My amusement began to wane, replaced by a growing sense of unease. How did they respond so quickly? And what did they mean by "suitable partner"? I couldn't shake off the feeling that I had just stepped into something more sinister than I had initially thought.
I continued to play along, filling out the form with a mix of curiosity and skepticism. I specified my preferences, almost as a challenge to the website's claim of finding me a suitable partner. Idesired a man between the ages of 32 and 40, with a striking appearance - either blonde hair or jet black locks. His height had to be between 5'8" and 6'5", a tall and imposing figure. But the most audacious requirement was his income: an ninth-figure salary, a sum so astronomical that I doubted anyone with such means would bother with a website like this. I added a few more criteria, almost as an afterthought: a chiseled physique, a handsome face, impeccable hygiene, and an advanced degree - either a Master's or PhD. And, of course, no children and no toxic family dynamics. I submitted the form, still expecting nothing, but intrigued by the prospect of who might fit this impossible bill.
The notifications continued to pour in, each one drawing me deeper into this enigmatic world. I returned to my Gmail account to find the latest message: "Dear Miss Benham, we have found you twelve matches. Please provide a picture of yourself." A picture? I thought, scrambling through my phone's gallery. And then, I found it - a stunning, barefaced photo of myself, taken five years ago. Time had been kind, and this image captured my radiant, unblemished skin, with nary a pore nor wrinkle in sight. I uploaded the picture, and the notifications persisted. "Dear Miss Benham, thank you for providing a picture. Mr. Gayle would like to speak with you."

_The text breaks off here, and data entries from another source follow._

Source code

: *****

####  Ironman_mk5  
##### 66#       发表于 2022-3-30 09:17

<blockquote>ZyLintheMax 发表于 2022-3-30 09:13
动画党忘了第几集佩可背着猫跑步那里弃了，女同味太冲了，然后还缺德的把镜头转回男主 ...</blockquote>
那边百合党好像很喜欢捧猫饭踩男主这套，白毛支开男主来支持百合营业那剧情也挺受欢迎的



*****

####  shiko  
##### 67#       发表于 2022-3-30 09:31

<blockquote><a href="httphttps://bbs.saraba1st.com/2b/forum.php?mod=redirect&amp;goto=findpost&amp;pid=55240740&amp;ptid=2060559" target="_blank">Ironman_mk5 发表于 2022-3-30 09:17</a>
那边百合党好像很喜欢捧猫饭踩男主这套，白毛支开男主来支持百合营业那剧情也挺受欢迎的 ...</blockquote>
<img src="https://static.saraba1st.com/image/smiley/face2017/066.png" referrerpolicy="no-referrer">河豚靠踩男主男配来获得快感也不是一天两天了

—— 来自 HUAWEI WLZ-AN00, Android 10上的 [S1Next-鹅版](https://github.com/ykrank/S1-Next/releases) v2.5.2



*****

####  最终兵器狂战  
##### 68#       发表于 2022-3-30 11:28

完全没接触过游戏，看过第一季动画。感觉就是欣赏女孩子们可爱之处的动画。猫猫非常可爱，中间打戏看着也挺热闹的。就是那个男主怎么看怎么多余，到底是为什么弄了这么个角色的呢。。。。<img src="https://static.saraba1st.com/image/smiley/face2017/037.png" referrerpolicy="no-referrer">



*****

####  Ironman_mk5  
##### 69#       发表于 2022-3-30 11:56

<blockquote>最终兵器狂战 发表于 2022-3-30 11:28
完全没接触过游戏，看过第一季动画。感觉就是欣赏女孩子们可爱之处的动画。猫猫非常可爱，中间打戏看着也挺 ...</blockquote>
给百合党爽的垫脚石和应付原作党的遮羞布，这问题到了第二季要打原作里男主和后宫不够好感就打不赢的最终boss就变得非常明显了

My curiosity was piqued. Who was this Mr. Gayle, and what made him think he was my match? The website's message continued, outlining the terms of our encounter: "Your conversations will be private, visible only to you and him. Our site has a strict rule: Mr. Gayle has three minutes to prove himself to you, to demonstrate that he's the one. If you're unimpressed, you're free to swipe him off the screen, block, or end the call. The power is entirely yours. We, at Fiancé dot com, wish you all the best."
I felt a thrill of anticipation mixed with trepidation. What would this conversation bring? Would Mr. Gayle be able to sway me in just three minutes? I steeled myself for the encounter, wondering what lay ahead.
As I waited with bated breath, my phone sprang to life, shrill ringing piercing the air. I hesitated for a moment, wondering if this could be the mysterious Mr. Gayle. With a deep breath, I answered the call, and my senses were instantly serenaded by a rich, velvety voice - like warm caramel dripping sweetly into my ear. It was as if he was crooning a gentle melody, his words dripping with honeyed charm.
"Good afternoon, Miss Benham," he purred, his tone confident and smooth. "My name is Lucky Gayle, and I'm 34 years young. I've spent over a decade honing my expertise in the oil sector, earning a PhD in engineering along the way." His voice was a gentle breeze on a summer's day, soothing and reassuring. "And, I assure you, my family and I are the epitome of warmth and kindness - not a toxic trait in sight."